In 2015, India’s Ministry of Electronics and Information Technology (MeitY) issued guidelines for a cloud computing empanelment process under which cloud computing service providers may be provisionally accredited as eligible for government procurement of cloud services. The guidelines require such providers to store all data in India to qualify for the accreditation.
In addition, Section 2.1.d of the Guidelines for Government Departments on Contractual Terms Related to Cloud Services requires that any government contracts contain a localization clause mandating that all government data residing in cloud storage networks is located on servers in India.
Furthermore, Section 1.17.4 of the Master Service Agreement: Procurement of Cloud Services outlines, among other things, that cloud service providers must offer cloud services to the purchaser from a MeitY-enrolled data centre which is located in India, the data must be stored within India, and must not be taken out of India without explicit approval by the purchaser.

Rule 3(5) of the Companies (Accounts) Rules 2014 provides that if company books and papers (or back-ups of them) are kept electronically in any location, they must also be periodically stored on a server physically located in India. 

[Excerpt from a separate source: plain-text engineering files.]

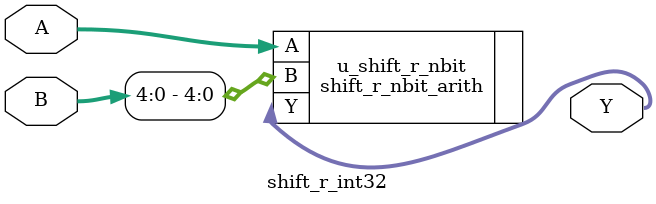
<source format=v>

module shift_r_int32 #(
    parameter WIDTH = 32
)(
    input [WIDTH-1:0] A,
    input [WIDTH-1:0] B,
    output [WIDTH-1:0] Y
);

    localparam SHIFT_WIDTH = 5;

    shift_r_nbit_arith #(
        .WIDTH(WIDTH),
        .SHIFT_WIDTH(SHIFT_WIDTH)
    ) u_shift_r_nbit (
        .A(A),
        .B(B[SHIFT_WIDTH-1:0]),
        .Y(Y)
    );

endmodule

</source>
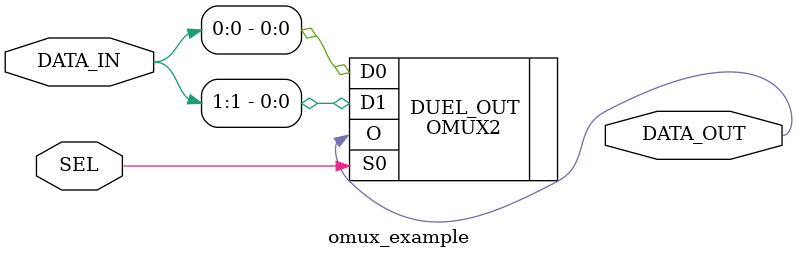
<source format=v>
module omux_example (DATA_IN, SEL, DATA_OUT) ; 
input  [1:0] DATA_IN ; 
input        SEL ; 
output       DATA_OUT ; 
OMUX2 DUEL_OUT (.O(DATA_OUT), .D0(DATA_IN[0]), 
 .D1(DATA_IN[1]), .S0(SEL)); 
endmodule 

</source>
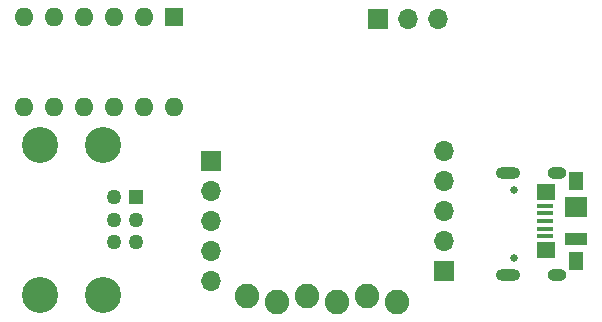
<source format=gbs>
%TF.GenerationSoftware,KiCad,Pcbnew,(5.1.9)-1*%
%TF.CreationDate,2021-07-30T14:52:09-07:00*%
%TF.ProjectId,NullWiiConv2.2,4e756c6c-5769-4694-936f-6e76322e322e,rev?*%
%TF.SameCoordinates,Original*%
%TF.FileFunction,Soldermask,Bot*%
%TF.FilePolarity,Negative*%
%FSLAX46Y46*%
G04 Gerber Fmt 4.6, Leading zero omitted, Abs format (unit mm)*
G04 Created by KiCad (PCBNEW (5.1.9)-1) date 2021-07-30 14:52:09*
%MOMM*%
%LPD*%
G01*
G04 APERTURE LIST*
%ADD10O,1.600000X1.000000*%
%ADD11O,2.100000X1.000000*%
%ADD12C,0.650000*%
%ADD13C,3.048000*%
%ADD14C,1.270000*%
%ADD15R,1.270000X1.270000*%
%ADD16O,1.700000X1.700000*%
%ADD17R,1.700000X1.700000*%
%ADD18C,2.082800*%
%ADD19O,1.600000X1.600000*%
%ADD20R,1.600000X1.600000*%
%ADD21R,1.380000X0.450000*%
%ADD22R,1.550000X1.425000*%
%ADD23R,1.300000X1.650000*%
%ADD24R,1.900000X1.800000*%
%ADD25R,1.900000X1.000000*%
G04 APERTURE END LIST*
D10*
%TO.C,J1*%
X117796000Y-84199000D03*
X117796000Y-92839000D03*
D11*
X113616000Y-84199000D03*
X113616000Y-92839000D03*
D12*
X114146000Y-91409000D03*
X114146000Y-85629000D03*
%TD*%
D13*
%TO.C,P1*%
X79375000Y-94488000D03*
X74041000Y-81788000D03*
X74041000Y-94488000D03*
X79375000Y-81788000D03*
D14*
X80264000Y-90043000D03*
X82169000Y-90043000D03*
X80264000Y-88138000D03*
X82169000Y-88138000D03*
X80264000Y-86233000D03*
D15*
X82169000Y-86233000D03*
%TD*%
D16*
%TO.C,J4*%
X108204000Y-82296000D03*
X108204000Y-84836000D03*
X108204000Y-87376000D03*
X108204000Y-89916000D03*
D17*
X108204000Y-92456000D03*
%TD*%
D18*
%TO.C,J5*%
X104267000Y-95123000D03*
X101727000Y-94615000D03*
X99187000Y-95123000D03*
X96647000Y-94615000D03*
X94107000Y-95123000D03*
X91567000Y-94615000D03*
%TD*%
D19*
%TO.C,SW1*%
X85344000Y-78613000D03*
X72644000Y-70993000D03*
X82804000Y-78613000D03*
X75184000Y-70993000D03*
X80264000Y-78613000D03*
X77724000Y-70993000D03*
X77724000Y-78613000D03*
X80264000Y-70993000D03*
X75184000Y-78613000D03*
X82804000Y-70993000D03*
X72644000Y-78613000D03*
D20*
X85344000Y-70993000D03*
%TD*%
D16*
%TO.C,SW3*%
X107696000Y-71120000D03*
X105156000Y-71120000D03*
D17*
X102616000Y-71120000D03*
%TD*%
D21*
%TO.C,J3*%
X116777000Y-86965000D03*
X116777000Y-87615000D03*
X116777000Y-88265000D03*
X116777000Y-88915000D03*
X116777000Y-89565000D03*
D22*
X116862000Y-85777500D03*
X116862000Y-90752500D03*
D23*
X119437000Y-84890000D03*
X119437000Y-91640000D03*
D24*
X119437000Y-87115000D03*
D25*
X119437000Y-89815000D03*
%TD*%
D16*
%TO.C,J2*%
X88519000Y-93345000D03*
X88519000Y-90805000D03*
X88519000Y-88265000D03*
X88519000Y-85725000D03*
D17*
X88519000Y-83185000D03*
%TD*%
M02*

</source>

India’s National Data Sharing and Accessibility Policy requires that “non-sensitive data available either in digital or analog forms but generated using public funds” must be stored within the borders of India. The policy states that data belongs to the "agency/department/ministry/entity which collected them and reside in their IT enabled facility” (Section 10).

Under Condition 39.23(viii) of the Unified Licence Agreement granted by the Department of Telecommunications, licensees are not permitted to transfer “subscriber accounting information” (except for roaming and related billing purposes) or “user information” (except if pertaining to foreign subscribers using an Indian Operator’s network while roaming, and International Private Leased Circuit subscribers) to any person or place outside of India. “User information” is not defined by Indian telecommunications law and the requirements do not restrict financial disclosures imposed by statute. Condition 39.23(iii) prohibits the transfer of domestic technical network details to any place outside of India.

Section 4 of the Public Records Act states that no person shall take or cause to be taken public records out of India without the prior approval of the Central Government, except if done for any offical purpose. 

India has appended the World Trade Organization (WTO) Telecom Reference Paper to its schedule of commitments.

It is reported that the Telecom Regulatory Authority of India, the executive authority established in the Telecom Regulatory Authority of India (Officers and Staff Appointment) Regulation, 2001, for the supervision and administration of services in the telecommunications sector, is independent from the government in the decision-making process.

India does not mandate functional separation for operators with significant market power (SMP) in the telecom market. However, the Accounting Separation Regulation is applicable to all the service providers having aggregate turnover of not less than rupees one hundred crore (approx. 12,182,700 USD) during the accounting year for which report is required to be submitted from operations under the telecom license(s) issued to them under section 4 of the Indian Telegraph Act 1885. The telecom service providers are required to submit their audited accounting separation reports based on a historical cost basis every year and on a replacement cost basis every second year within seven months of the end of the accounting year.